4. Learned counsel for the respondents cited, 'inter alia',--'Nawab v. Rahim Dad', AIR 1934 Lah 934(1) (H). There, the facts were that the plaintiff died on 15-3-1933 (after the decision of the trial Court) and an application for the substitution of his heirs was not made till five months afterwards. In the circumstances of that case, it was held that the appeal had abated. It is not clear whether in that case the legal representatives of the plaintiff were impleaded (as in the case before me) in the memorandum of appeal. Therefore, that ruling is not applicable to the facts of the present case. Learned counsel for the respondents also made a reference to--'Chunilal Tulsi-ram v.

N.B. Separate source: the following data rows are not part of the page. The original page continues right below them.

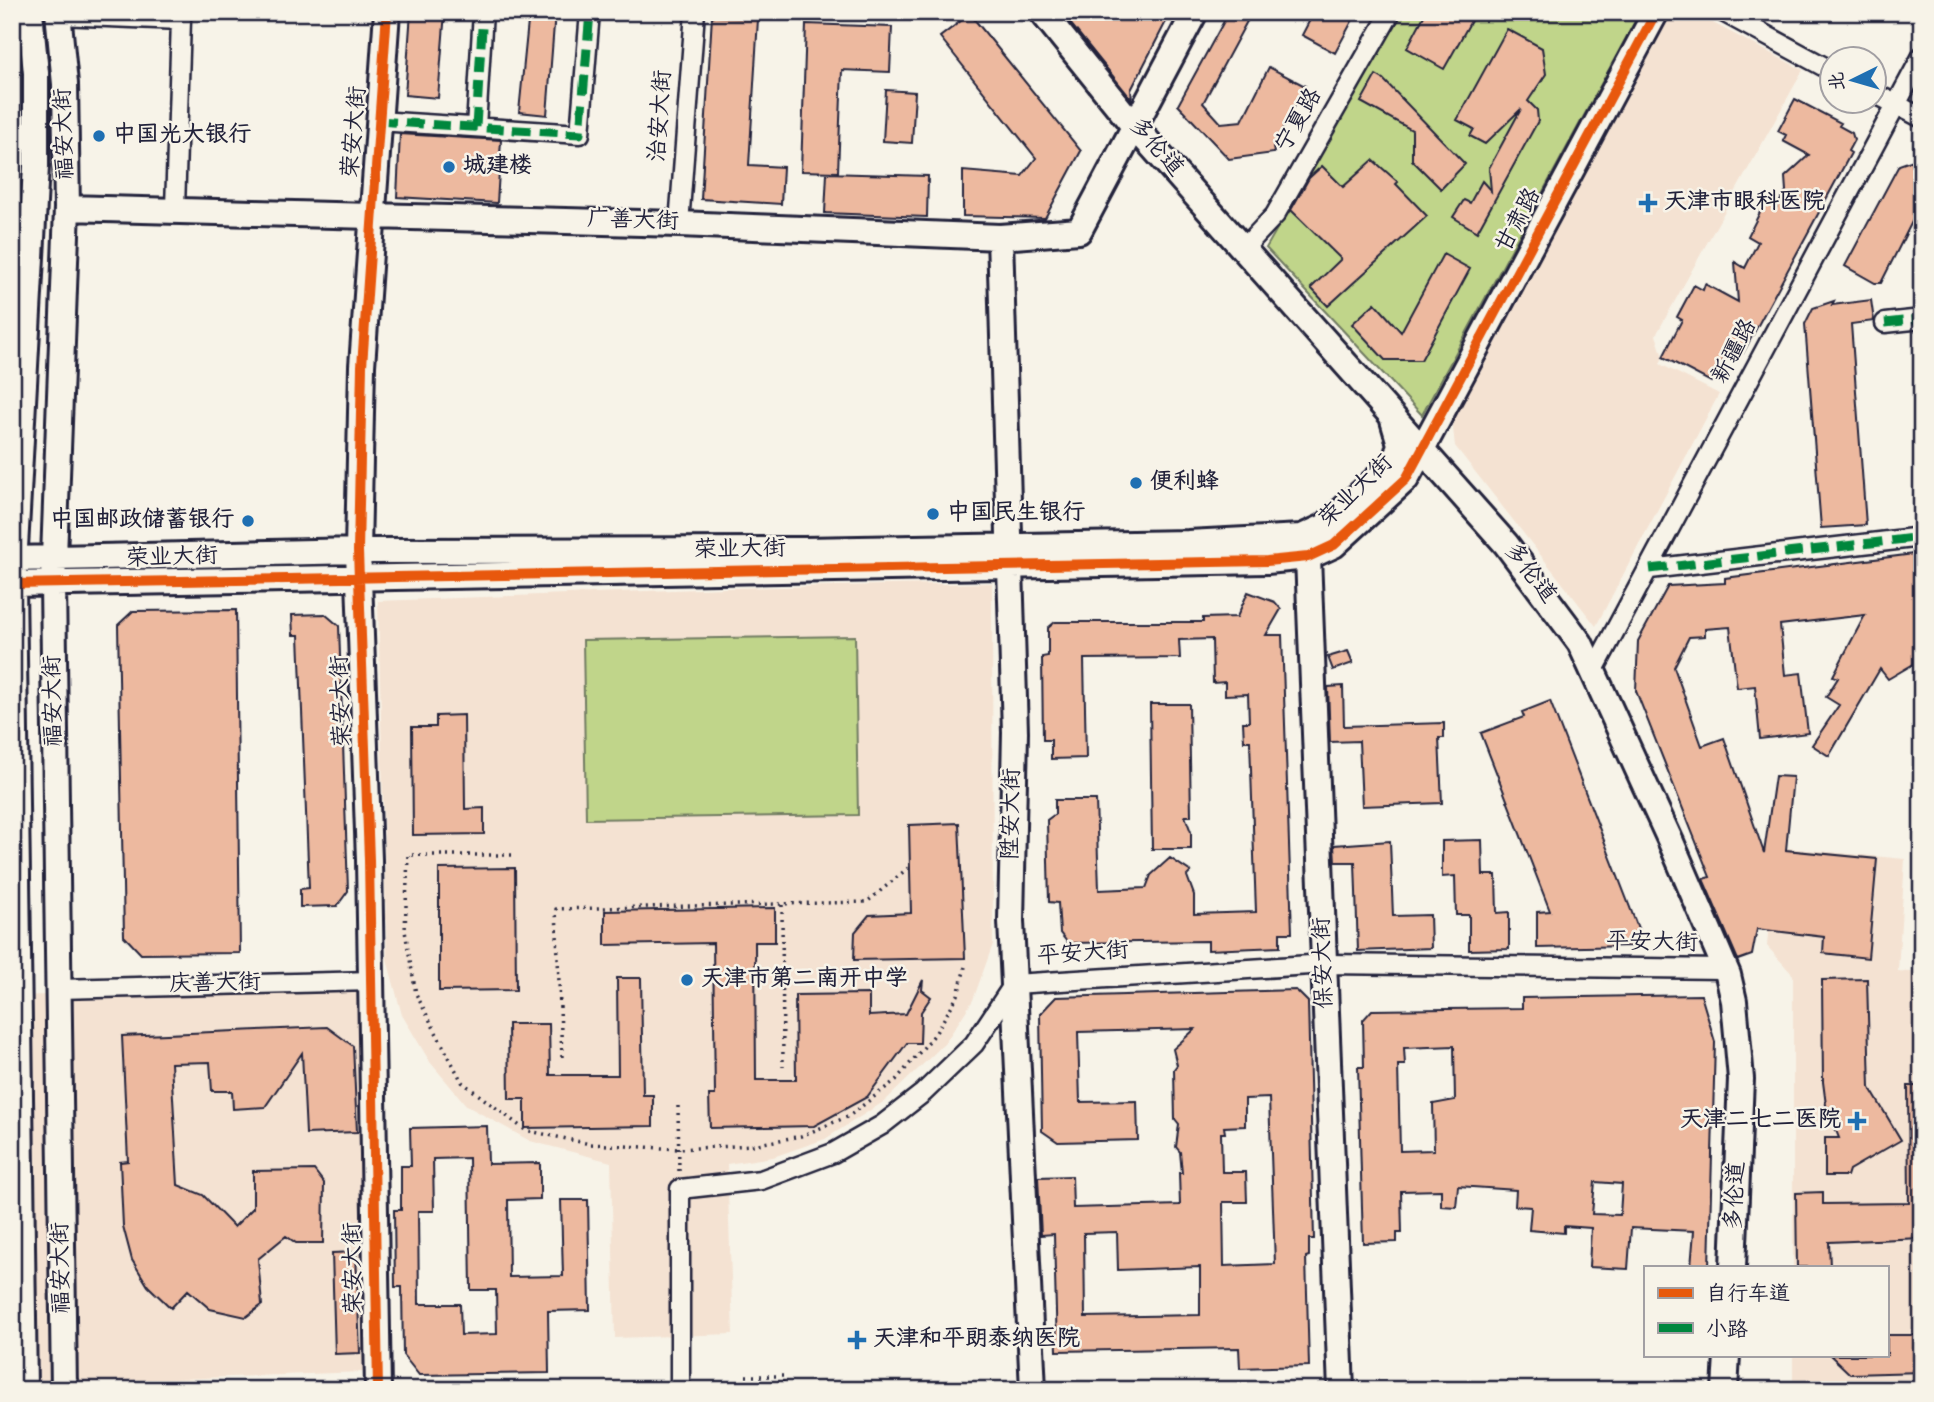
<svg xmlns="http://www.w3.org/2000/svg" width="1934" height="1402" viewBox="0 0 1934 1402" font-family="Dekko,'LXGW WenKai TC',sans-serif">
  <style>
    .built { fill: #f4e2d2 }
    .green { fill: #c0d58a; stroke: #717c62; stroke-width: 2 }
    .building { fill: #edb99f; stroke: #22223b; stroke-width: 2; fill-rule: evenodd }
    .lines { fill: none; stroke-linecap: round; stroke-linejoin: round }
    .street-casing { stroke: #22223b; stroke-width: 23 }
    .secondary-casing { stroke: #22223b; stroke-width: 30 }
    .primary-casing { stroke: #22223b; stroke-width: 33 }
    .path { stroke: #22223b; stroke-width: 3.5; stroke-dasharray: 2 5; stroke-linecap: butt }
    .street { stroke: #f7f3e8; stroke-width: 18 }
    .secondary { stroke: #f7f3e8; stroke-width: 24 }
    .primary { stroke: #f7f3e8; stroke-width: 28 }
    .quiet { stroke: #00873e; stroke-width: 9; stroke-dasharray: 18 9; stroke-linecap: butt }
    .cycleway-casing { stroke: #f7f3e8; stroke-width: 15 }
    .cycleway { stroke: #e8590c; stroke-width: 10 }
    .poi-dot { fill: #1f6fb2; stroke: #f7f3e8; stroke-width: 2.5 }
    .labels { text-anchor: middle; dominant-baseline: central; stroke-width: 5; stroke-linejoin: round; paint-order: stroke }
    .street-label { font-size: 23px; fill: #22223b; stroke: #f7f3e8 }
    .poi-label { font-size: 23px; font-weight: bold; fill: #22223b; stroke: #f7f3e8; text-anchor: start }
  </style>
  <rect width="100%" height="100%" fill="#f7f3e8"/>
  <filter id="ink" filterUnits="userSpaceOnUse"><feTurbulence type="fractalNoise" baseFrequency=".0143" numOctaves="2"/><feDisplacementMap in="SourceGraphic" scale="14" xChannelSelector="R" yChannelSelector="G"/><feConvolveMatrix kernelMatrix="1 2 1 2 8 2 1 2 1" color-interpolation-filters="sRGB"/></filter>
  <g filter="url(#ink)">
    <!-- built -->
    <path class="built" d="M1668,12H1692L1803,70L1656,335L1663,357L1660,364L1719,394L1596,626L1455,446L1452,419Z
      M992,583L993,944L973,1000L945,1043L885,1101L825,1139L773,1157L727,1164L733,1334L615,1338L611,1162L530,1141L467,1106L430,1062L402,1015L387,959L378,601L726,588Z
      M1775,847L1905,859L1898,971L1922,973V1380H1793V1355H1887V1267H1793V975L1767,946Z
      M369,986L363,1372L12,1385V996Z"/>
    <!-- green -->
    <path class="green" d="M1402,12H1640L1422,415L1266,248Z
      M855,636L858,815L586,819L583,640Z"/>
    <!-- building -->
    <path class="building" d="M411,12H445L438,98L405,95Z
      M529,12H555L547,115L519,112Z
      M1075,12H1171L1131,90L1132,100L1070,23Z
      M1229,12H1252L1203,103L1221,123L1242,121L1269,67L1305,86L1273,147L1274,153L1229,159L1178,105Z
      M1314,12H1357L1335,53L1302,35Z
      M1426,12H1476L1444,69L1407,48Z
      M970,14L1081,151L1045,218L963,216V171L1022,176L1036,158L940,37Z
      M712,16L758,19L749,165L783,167L781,204L701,199Z
      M806,24L892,27L890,72L842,70L838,172L801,171Z
      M1507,29L1542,48L1546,74L1528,101L1537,110L1538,121L1477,232L1453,217L1464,200L1470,203L1482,181L1491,191L1489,168L1521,109L1485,144L1470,136L1474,129L1457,120Z
      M1376,75L1383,79L1465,164L1441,189L1412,160V130L1361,102Z
      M886,90L915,92L912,143L883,141Z
      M1795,99L1841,123L1839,126L1852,133L1854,140L1848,151L1851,153L1743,353L1731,347L1711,382L1663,357L1682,320L1677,317L1694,285L1703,290L1705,284L1738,302L1735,262L1745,268L1758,242L1748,236L1765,202L1776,208L1786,191L1785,177L1809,155L1783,141L1786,135L1778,131Z
      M400,134L501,140L497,203L397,197Z
      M1922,157V202L1881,283H1875L1845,266L1899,165Z
      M1373,160L1398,182L1396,184L1427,216L1328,306L1311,288L1341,259L1291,210L1309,178L1322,166L1343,187Z
      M827,173L928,176L927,217L825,213Z
      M1443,254L1470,269L1421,360H1385L1352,324L1375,303L1401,332Z
      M1871,300L1874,321L1851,324L1866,525L1821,528L1805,324L1813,308L1834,301L1832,305Z
      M1922,553V609L1919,611L1922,616V659L1888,679L1880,669L1829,756L1812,745L1839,705L1826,697L1838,678L1833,676L1865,615L1780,625L1785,675L1801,673L1808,733L1760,739L1755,686L1737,688L1730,627L1705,629V636L1689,637L1674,667L1702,746L1724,738L1764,853L1775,776L1793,777L1786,850L1877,859L1868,958L1823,953L1824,937L1757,929L1752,955L1738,960L1703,879L1710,877L1636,691L1638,641L1668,586L1725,583V578Z
      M1248,592L1275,602L1281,609L1266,635H1282L1292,933H1280V947L1208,950V941L1068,943L1060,933L1058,903L1049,902L1047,820L1055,814V800H1096L1099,890L1146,888L1151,875L1170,858L1191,872L1187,876L1194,895V914L1256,912L1250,741H1244L1243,722H1249L1248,694L1225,695V682L1213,683L1212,639L1179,640L1180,658L1084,659L1086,758L1051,759V740H1043L1042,657L1048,656V628L1055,622H1203V618L1237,617Z
      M236,610L240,953L141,954L124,936L118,625L133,611Z
      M325,614L339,626L348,891L337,906L300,907V889L309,888L299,635H293L292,615Z
      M1348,651L1353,663L1333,670L1328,657Z
      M1343,686L1344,726L1444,723V738H1439L1442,803L1362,806L1359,741L1330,742L1328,687Z
      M1550,701L1641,936L1633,946L1537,948V912L1550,911L1481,733L1524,717L1522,712Z
      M1150,704H1189L1191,816H1185L1191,832V849H1152Z
      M464,715L465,809L484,808V834L413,835L412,727H436V716Z
      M959,823L965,958L854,960L855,932L869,915L911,913L909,825Z
      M1482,840L1483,875H1496L1497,913L1509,912V949L1469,950V915H1456L1455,876L1442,877V841Z
      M1390,841L1393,916L1430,915L1431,948L1358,951L1355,862H1335L1334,845Z
      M515,868L516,990L439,991V869Z
      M775,908V942H755L756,1080H796L795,995L869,994V1016L906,1014L923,980L922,990L931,997L921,1012L920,1043H907L867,1097L814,1126L710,1128L709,1095H715L713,943L605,945V911Z
      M617,978H641L643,1095H653V1126L525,1128V1099H509L508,1024H549L550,1075H618Z
      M1867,979L1870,1088L1901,1140L1849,1170L1847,1176H1825V1138H1839L1826,1105L1823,1082L1822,980Z
      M1296,990L1308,1002L1314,1239H1309V1256L1306,1257L1309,1366L1240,1368L1239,1348L1057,1351L1054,1234L1041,1235L1038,1177L1072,1176L1073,1208L1180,1205L1179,1173H1182L1180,1152L1176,1147L1179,1124L1175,1119L1174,1069L1177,1065L1173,1049L1195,1029L1078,1032L1080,1102L1137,1101L1138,1140L1058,1142L1042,1131L1040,1014L1056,997ZM1269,1098L1275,1264L1224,1266L1223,1202H1247L1246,1172H1222L1221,1133H1225L1224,1127L1245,1126V1099ZM1117,1232L1118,1270L1200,1267V1315L1085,1317L1084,1233Z
      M1701,995L1715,1042L1709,1267H1691L1694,1231L1631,1228L1628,1269L1589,1267L1591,1228L1564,1226V1233L1529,1230L1531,1207L1515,1206L1516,1190L1458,1186L1456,1207L1441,1206V1190L1401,1191L1402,1233H1397V1242L1363,1243L1358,1067H1364L1363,1020L1372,1010L1522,1008V998ZM1454,1046L1455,1100L1433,1104L1434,1150L1400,1151L1398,1065H1405L1404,1048ZM1595,1182L1622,1184L1620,1215L1592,1214Z
      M327,1027L353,1046L357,1132L306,1134L302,1053L265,1107L233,1109L232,1091H212L210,1062L171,1063L178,1185L203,1195L234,1227L253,1208V1171L314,1170L324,1183L323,1243H296L286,1236L258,1259L262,1305L246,1317L210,1309L188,1290L171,1308L148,1286L132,1260L123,1226L120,1162L128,1161L122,1036Z
      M1908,1086H1922V1238L1829,1242L1830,1267H1797L1796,1193L1823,1192V1204L1909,1203Z
      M487,1126L488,1164L540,1163V1199L508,1200L509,1277L563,1276L561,1200H588L590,1310L548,1311L549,1373L419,1375L403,1355L402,1287H395L394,1210H401V1166H411L410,1128ZM469,1158L471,1290H496L497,1334L461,1335L460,1304H419L418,1211H434L433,1159Z
      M356,1252L360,1353L335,1354L332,1253Z
      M1887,1335H1922V1372L1850,1374L1830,1355H1887Z"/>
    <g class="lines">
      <defs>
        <path id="street" d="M1723,12L1832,71
          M59,15L181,20L175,208
          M1874,93L1922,118
          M378,121L580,134L590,12
          M476,127L483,12
          M679,224L695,12
          M1244,248L1275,215L1391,12
          M1885,323L1922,319
          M1650,569L1922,537
          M1594,670L1922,56
          M59,989L372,981
          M680,1390V1189L761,1180L833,1153L882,1125L923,1093L974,1044L1014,984L1326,964L1725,969"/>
        <path id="secondary" d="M58,12L65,84L67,208L53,584L64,1390
          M1042,12L1133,125L1506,544L1580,643L1671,842L1728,975L1734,1001L1741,1079L1733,1267
          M67,208L679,224L1000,237L1079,231L1195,12
          M1000,237L1015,732L1011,921L1033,1390
          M1303,541L1308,557L1341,1390
          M12,559L358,551L803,550L1188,543L1302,537L1324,527L1395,462L1400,444L1393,420
          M12,584L1267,561L1308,557L1334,545L1406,479L1656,12
          M24,1390L13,584L36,166V73L30,12
          M378,1390L369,860L358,551L362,366L387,12
          M1725,1390L1727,1355"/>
        <path id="primary" d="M64,1386L65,1390"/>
      </defs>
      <!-- street casing -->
      <use href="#street" class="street-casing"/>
      <!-- secondary casing -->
      <use href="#secondary" class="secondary-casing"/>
      <!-- primary casing -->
      <use href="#primary" class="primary-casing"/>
      <!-- path -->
      <path class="path" d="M512,855H408L405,931L416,994L462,1082L525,1130L590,1144L679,1149L753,1145L801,1136L849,1116L896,1080L935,1034L958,995L965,967
        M782,905L783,1067
        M562,1057L556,909L867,902L908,868
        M678,1106L679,1172
        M746,1376H783V1390"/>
      <!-- street -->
      <use href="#street" class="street"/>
      <!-- secondary -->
      <use href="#secondary" class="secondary"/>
      <!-- primary -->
      <use href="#primary" class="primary"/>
      <!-- quiet -->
      <path class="quiet" d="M378,121L580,134L590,12
        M476,127L483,12
        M1885,323L1922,319
        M1650,569L1922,537"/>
      <defs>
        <path id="cycleway" d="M12,584L1267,561L1308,557L1334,545L1406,479L1656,12
          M378,1390L369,860L358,551L362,366L387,12"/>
      </defs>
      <!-- cycleway casing -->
      <use href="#cycleway" class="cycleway-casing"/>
      <!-- cycleway -->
      <use href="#cycleway" class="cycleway"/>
    </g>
  </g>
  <!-- markers -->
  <g class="poi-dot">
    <circle cx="99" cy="136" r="7"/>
    <circle cx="449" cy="167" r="7"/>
    <path d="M1644.5 192.5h7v7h7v7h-7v7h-7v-7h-7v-7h7z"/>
    <circle cx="1136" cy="483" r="7"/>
    <circle cx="933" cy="514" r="7"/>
    <circle cx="248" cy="521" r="7"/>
    <circle cx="687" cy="980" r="7"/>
    <path d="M1853.5 1110.5h7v7h7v7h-7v7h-7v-7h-7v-7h7z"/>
    <path d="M853.5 1329.5h7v7h7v7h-7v7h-7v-7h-7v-7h7z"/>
  </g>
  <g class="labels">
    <!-- street labels -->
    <g class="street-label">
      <text transform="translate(662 116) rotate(-86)">治安大街</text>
      <text transform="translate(1300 121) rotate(-60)">宁夏路</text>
      <text transform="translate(356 132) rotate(-85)">荣安大街</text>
      <text transform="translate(66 134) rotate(-92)">福安大街</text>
      <text transform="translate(1155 148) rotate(49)">多伦道</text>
      <text transform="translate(1520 221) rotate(-62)">甘肃路</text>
      <text transform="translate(633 222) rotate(2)">广善大街</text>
      <text transform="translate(1736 352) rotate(-62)">新疆路</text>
      <text transform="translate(1357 492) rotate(-44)">荣业大街</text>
      <text transform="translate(740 551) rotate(-1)">荣业大街</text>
      <text transform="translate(172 559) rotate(-2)">荣业大街</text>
      <text transform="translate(1529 574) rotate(52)">多伦道</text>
      <text transform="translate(55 701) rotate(-91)">福安大街</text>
      <text transform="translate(343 701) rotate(-92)">荣安大街</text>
      <text transform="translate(1013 814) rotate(-89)">陞安大街</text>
      <text transform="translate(1652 944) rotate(1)">平安大街</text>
      <text transform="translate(1083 955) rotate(-4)">平安大街</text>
      <text transform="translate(1325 963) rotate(-92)">保安大街</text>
      <text transform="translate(215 985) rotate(-1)">庆善大街</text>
      <text transform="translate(1737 1196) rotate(-87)">多伦道</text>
      <text transform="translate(63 1268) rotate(-91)">福安大街</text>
      <text transform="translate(355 1268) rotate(-91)">荣安大街</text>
    </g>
    <!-- poi labels -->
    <g class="poi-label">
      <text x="113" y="136">中国光大银行</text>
      <text x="463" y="167">城建楼</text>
      <text x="1664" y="203">天津市眼科医院</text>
      <text x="1150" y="483">便利蜂</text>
      <text x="947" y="514">中国民生银行</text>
      <text x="234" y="521" text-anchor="end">中国邮政储蓄银行</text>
      <text x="701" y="980">天津市第二南开中学</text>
      <text x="1841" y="1121" text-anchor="end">天津二七二医院</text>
      <text x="873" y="1340">天津和平朗泰纳医院</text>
    </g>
  </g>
  <!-- margin -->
  <rect width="1934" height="1402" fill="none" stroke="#f7f3e8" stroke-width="42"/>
  <rect x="21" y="21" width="1892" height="1360" fill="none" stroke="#22223b" stroke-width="2.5" filter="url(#ink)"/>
  <!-- legend -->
  <rect x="1644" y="1266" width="245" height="91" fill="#f7f3e8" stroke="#a29fa3" stroke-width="2"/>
  <rect x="1658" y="1288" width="35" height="10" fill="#e8590c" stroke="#a29fa3" stroke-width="2"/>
  <text x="1706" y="1300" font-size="21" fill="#22223b">自行车道</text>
  <rect x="1658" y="1323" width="35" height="10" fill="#00873e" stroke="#a29fa3" stroke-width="2"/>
  <text x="1706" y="1336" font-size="21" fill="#22223b">小路</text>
  <!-- north arrow -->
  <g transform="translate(1853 80) rotate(265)"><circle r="33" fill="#f7f3e8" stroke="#a29fa3" stroke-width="2"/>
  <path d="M0-5L12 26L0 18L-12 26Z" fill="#1f6fb2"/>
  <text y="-10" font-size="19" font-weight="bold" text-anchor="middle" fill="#22223b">北</text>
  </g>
</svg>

Amin Chand', AIR 1933 Lah 356(2) (J). There, no application was made to implead the legal representatives of a deceased respondent within 90 days from his death. It was, therefore, held that the appeal had abated automatically. Here, at the risk of repetition, I may point out that the legal representatives of Kanhya Lal were impleaded as respondents in the memorandum of appeal itself. Therefore, that ruling will not help the respondents.
5. Having regard to the consensus of judicial authorities cited above, I hold that in the facts of this case no application under Order 22, Rule 4 was necessary. Consequently, this application and the petition under Section 5 of the Limitation Act, call for no orders.
6. A date may be fixed for the hearing of the appeal on its merits in the next circuit and the record should be ready by then.